Every morning for the past 14 years we have sent our kids to school in fear of that text - that one text that might be the last text. No hugs, no tears, just a text.
"Gun shots, locked in, stay away. I love you."
Last fall, we got that text as twenty rounds of bullets flew through the halls of our community high school. Funny-not-funny-at-all, they were supposed to have a lockdown drill on the same day. So, I didn’t believe it at first.
"Stay quiet, barricade the door, escape if you can."
Our child in a dark room, hiding under a table, hoping against all odds that he would make it out. We held our breath, terrified that his next text would not come - as sirens flew by and worried calls and e-mails flooded in from families and friends. This was the worst day of our lives.
We did this for hour and a half until we knew he was safe - after he was escorted out, hands on head, at gunpoint (for his safety), walking through bullets and blood. Reunited, we cried. we hugged and we didn't want to let him go. Ever. We thanked the teachers, the school staff, the police and mourned for the two who did not make it out physically the same.
Today, so many days later, we should be fine. Everyone else is fine, aren't they? It's over. We should feel normal. But, we don't. We don't feel normal. What happened is not normal. We are not OK. This is not OK
And, more importantly, our child is not OK. He wants to forget, to wish away that day like it never happened. But he can't. It will have an imprint on us for the rest of our lives. He graduates tomorrow. He will go to college in just a few months and take that memory, that trauma with him. He will have it for the rest of his life. And he is not OK.

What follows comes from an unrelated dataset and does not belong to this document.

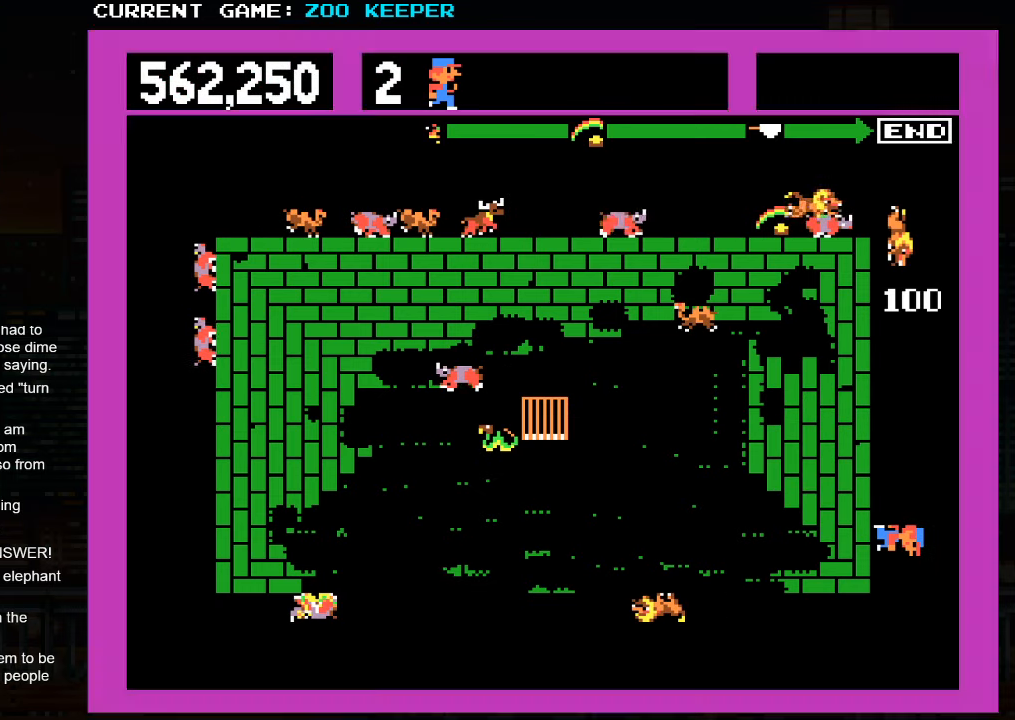
{"buttons": [], "left_stick": "left", "events": [[166, "left_stick", "down"], [433, "left_stick", "left"]]}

So I write this because we can never forget what happened. We can never forget what happened here. We can never forget what happened at Columbine. We can never forget Platte Canyon and Emily Keyes. We can never forget Sandy Hook. We can never forget Stoneman Douglas. We can never forget the Aurora Theater, Boulder King Soopers, Las Vegas, Uvalde...the list is too, too long. Too, too many that we can never forget. Because this is not normal.
No child, no teacher, no parent, no friend, no neighbor should ever have to feel this. No one.
But I haven’t given up hope because there is a silver lining. From this horrible black hole of darkness, we can learn. We can continue to improve, to make change, make better each and every time, to keep doing more until it stops. And, we must make it stop because this is not OK.